Pam Conrad, an astrobiologist with NASA's Goddard Space Flight Center in Greenbelt, Md., agreed the finding could expand the list of places in the universe where one might expect to find life: "The implication is that we still don't know everything there is to know about what would make a habitable environment on another planet. We have to increasingly broaden our perspective."
Wolfe-Simon, a NASA astrobiology research fellow with the U.S. Geological Survey, and her collaborators collected a strain of the bacteria, called GFAJ-1, from Mono Lake, a salty, alkaline lake with high arsenic levels about 300 kilometres east of San Francisco.
The lake also contains lots of phosphorus, an element that is essential to life because it is a key ingredient in molecules like DNA, fats and proteins.

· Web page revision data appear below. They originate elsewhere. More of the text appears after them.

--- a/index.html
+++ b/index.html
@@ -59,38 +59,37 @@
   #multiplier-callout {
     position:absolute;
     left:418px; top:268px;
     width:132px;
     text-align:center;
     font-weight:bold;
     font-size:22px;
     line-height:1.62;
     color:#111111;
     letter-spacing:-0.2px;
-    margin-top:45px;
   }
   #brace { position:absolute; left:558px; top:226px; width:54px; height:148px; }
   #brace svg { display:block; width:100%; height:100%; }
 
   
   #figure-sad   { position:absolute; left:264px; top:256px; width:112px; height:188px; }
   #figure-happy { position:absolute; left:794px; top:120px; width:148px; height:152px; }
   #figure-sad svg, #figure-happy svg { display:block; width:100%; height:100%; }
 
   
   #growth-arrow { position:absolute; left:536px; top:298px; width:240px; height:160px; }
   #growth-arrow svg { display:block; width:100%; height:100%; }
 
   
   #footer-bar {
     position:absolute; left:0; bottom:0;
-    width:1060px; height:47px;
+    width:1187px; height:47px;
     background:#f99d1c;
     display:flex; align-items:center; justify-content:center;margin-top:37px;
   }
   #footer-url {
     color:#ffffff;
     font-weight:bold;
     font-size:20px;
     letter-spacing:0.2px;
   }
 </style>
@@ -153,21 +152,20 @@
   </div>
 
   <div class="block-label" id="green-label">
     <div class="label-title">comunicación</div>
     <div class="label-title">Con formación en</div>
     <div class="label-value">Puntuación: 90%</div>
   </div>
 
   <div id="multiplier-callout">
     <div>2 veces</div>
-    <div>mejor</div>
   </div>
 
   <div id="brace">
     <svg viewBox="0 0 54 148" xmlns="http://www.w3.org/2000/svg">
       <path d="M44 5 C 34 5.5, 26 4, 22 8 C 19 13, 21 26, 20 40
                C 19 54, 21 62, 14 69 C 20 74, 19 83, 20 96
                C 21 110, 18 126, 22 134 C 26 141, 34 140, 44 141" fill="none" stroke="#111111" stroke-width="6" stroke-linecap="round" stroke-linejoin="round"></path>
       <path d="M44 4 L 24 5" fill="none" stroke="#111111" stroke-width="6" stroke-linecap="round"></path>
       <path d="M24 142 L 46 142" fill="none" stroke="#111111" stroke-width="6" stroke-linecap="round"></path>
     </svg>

The bacteria, shown here under a scanning electron microscope, continued to thrive when there was almost no phosphorus available, just arsenic. However, they looked slightly different from bacteria grown with low arsenic and high phosphorus. (Courtesy of Science/AAAS) Arsenic is located directly under phosphorus in the periodic table, meaning the two elements are chemically very similar. Nevertheless, arsenic is usually toxic to most creatures.
Wolfe-Simon proposed that some microbes might be able to adapt to using arsenic in place of phosphorus, and GFAJ-1 was a good candidate because it could naturally tolerate high arsenic levels.

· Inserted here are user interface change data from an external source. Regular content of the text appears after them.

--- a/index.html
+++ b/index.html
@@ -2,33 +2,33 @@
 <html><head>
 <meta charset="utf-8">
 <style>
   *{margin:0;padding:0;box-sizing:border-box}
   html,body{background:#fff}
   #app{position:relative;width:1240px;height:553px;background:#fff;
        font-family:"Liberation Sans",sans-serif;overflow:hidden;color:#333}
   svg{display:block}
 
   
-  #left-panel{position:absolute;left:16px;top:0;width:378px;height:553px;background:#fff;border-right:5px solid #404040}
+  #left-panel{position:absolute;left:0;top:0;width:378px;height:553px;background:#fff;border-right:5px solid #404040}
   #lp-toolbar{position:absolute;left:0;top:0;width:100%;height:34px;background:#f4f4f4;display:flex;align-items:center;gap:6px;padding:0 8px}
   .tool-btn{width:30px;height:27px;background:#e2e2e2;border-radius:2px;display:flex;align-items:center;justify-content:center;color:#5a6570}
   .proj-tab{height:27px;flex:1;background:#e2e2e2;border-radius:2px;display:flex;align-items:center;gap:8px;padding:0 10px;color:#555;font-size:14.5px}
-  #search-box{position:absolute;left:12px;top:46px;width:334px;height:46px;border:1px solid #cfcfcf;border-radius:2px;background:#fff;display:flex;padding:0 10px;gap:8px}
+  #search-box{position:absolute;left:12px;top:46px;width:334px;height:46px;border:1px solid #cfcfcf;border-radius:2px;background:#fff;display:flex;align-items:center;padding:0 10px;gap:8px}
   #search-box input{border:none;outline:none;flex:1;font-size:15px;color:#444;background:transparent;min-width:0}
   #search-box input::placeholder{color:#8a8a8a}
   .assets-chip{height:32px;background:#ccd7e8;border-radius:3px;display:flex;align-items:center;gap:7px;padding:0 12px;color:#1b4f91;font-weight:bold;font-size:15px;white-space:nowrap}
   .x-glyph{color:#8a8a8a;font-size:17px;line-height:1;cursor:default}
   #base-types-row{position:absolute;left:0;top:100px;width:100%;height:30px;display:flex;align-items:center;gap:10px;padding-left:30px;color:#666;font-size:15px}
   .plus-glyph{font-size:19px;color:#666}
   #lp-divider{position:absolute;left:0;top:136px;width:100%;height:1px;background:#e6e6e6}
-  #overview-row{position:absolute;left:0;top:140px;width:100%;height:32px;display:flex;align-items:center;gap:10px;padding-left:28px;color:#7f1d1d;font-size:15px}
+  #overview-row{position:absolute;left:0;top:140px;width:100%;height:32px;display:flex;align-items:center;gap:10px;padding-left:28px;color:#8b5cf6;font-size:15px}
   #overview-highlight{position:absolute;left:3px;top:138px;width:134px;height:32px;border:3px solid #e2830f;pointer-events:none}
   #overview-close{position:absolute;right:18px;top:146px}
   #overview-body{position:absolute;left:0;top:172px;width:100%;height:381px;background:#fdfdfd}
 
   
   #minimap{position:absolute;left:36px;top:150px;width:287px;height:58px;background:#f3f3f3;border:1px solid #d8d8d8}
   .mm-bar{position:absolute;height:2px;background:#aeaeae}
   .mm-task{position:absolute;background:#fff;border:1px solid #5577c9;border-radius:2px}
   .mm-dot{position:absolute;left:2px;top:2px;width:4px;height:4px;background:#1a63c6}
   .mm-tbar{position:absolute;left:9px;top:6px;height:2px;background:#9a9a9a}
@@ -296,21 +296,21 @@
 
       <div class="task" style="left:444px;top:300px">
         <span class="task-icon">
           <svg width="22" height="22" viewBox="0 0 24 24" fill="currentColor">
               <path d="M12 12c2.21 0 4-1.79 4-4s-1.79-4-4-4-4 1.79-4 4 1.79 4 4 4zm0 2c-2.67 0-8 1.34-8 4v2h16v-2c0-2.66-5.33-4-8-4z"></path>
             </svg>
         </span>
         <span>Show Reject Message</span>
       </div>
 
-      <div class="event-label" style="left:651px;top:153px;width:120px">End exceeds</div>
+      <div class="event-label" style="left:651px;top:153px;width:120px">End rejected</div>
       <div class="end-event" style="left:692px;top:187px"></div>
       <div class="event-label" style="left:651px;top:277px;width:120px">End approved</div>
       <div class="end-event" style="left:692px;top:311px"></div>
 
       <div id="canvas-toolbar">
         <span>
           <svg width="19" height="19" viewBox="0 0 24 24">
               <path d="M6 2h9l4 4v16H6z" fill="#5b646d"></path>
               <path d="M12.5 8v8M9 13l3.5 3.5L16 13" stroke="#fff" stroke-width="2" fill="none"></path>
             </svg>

She took the bacteria back to the lab to grow in a petri dish, gradually reducing the amount of phosphorus and increasing the amount of arsenic the organisms were exposed to.
The bacteria continued to thrive, though they were larger and looked different from bacteria grown in the presence of phosphorus. For example, bacteria grown with high arsenic and low phosphorus levels had pouch-like structures inside them that might have caused the size gain.

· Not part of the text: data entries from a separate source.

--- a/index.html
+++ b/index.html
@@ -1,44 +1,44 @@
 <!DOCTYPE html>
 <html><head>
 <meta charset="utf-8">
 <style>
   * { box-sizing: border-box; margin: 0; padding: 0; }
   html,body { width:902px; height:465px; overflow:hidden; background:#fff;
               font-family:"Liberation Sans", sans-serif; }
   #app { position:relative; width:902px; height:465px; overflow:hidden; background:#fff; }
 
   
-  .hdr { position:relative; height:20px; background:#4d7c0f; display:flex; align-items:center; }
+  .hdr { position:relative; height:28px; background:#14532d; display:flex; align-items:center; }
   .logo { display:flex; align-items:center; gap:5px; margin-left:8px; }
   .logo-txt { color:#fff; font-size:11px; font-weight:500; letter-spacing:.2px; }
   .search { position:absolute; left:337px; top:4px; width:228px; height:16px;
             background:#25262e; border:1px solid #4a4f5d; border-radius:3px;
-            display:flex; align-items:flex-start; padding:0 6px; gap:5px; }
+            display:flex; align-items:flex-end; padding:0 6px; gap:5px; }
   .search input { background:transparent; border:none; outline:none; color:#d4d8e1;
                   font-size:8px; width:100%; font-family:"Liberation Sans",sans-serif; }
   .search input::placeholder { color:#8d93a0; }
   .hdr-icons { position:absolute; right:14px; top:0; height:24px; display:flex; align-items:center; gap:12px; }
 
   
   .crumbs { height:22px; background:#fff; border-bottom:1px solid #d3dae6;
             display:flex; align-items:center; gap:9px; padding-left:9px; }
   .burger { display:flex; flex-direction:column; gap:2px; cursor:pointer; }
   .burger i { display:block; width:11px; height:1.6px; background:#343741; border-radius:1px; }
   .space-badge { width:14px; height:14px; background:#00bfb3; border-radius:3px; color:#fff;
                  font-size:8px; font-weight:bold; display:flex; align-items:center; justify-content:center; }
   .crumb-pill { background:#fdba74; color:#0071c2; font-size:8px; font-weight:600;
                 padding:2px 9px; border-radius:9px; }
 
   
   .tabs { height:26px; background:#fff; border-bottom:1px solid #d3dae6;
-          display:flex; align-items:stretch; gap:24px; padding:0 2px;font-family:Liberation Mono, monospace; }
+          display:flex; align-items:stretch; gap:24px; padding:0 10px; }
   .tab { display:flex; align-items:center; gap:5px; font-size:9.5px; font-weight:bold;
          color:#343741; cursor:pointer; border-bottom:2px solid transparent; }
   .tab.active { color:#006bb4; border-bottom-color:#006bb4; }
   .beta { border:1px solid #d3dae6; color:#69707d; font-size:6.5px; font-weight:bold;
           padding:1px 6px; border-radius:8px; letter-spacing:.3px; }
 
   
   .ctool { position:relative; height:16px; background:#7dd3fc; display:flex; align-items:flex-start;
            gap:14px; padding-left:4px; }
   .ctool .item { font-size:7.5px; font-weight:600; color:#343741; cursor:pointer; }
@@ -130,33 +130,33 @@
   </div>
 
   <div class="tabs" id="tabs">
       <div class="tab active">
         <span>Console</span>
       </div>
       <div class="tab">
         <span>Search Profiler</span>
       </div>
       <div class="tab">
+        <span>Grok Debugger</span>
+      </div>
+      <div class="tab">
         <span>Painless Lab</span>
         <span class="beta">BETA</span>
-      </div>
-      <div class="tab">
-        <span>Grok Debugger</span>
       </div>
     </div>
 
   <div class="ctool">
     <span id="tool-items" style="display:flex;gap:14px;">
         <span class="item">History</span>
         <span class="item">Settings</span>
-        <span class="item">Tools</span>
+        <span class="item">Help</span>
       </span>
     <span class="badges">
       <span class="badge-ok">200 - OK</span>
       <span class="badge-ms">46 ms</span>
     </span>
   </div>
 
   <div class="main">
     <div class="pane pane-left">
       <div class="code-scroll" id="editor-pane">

Wolfe-Simon and her collaborators then ran chemical tests on the proteins, fats and DNA inside the cells and found arsenic in them all. The arsenic in the DNA was in the chemical form necessary to form bonds to carbon and oxygen, leading Wolfe-Simon to propose that the arsenic had taken the place of phosphorus in the DNA's chemical structure.
'Very peculiar'
Paul Davies, a professor at Arizona State University who ran some of the chemical tests, said in a statement the bacteria's ability to use phosphorus and arsenic interchangeably makes it "very peculiar."
But he added: "It falls short of being some form of truly 'alien' life belonging to a different tree of life with a separate origin…. The holy grail would be a microbe that contained no phosphorus at all."
Meanwhile, some researchers interviewed in Science said they remained skeptical of the discovery and will be more convinced when the researchers directly show that the DNA, proteins and fats can still function when they are made with arsenic instead of phosphorus.
Steven Benner, a distinguished fellow at the Foundation for Applied Molecular Evolution in Gainesville, Fla., said at the NASA conference that he does believe the results showing the bacteria survive in high arsenic and low phosphorus. But he isn't yet convinced the arsenic is used to build the microbe's DNA, due to the results of experiments on chemical compounds similar to arsenic-based DNA.
"We know that they're relatively unstable," he said at the news conference, adding that they fall apart at room temperature in a matter of minutes.
However, he added that while arsenic-based DNA is believed to be chemically unstable at room temperature, it might be stable enough to be the basis of life in very cold environments such as Saturn's moon Titan, where the average temperature is about –180 Celsius.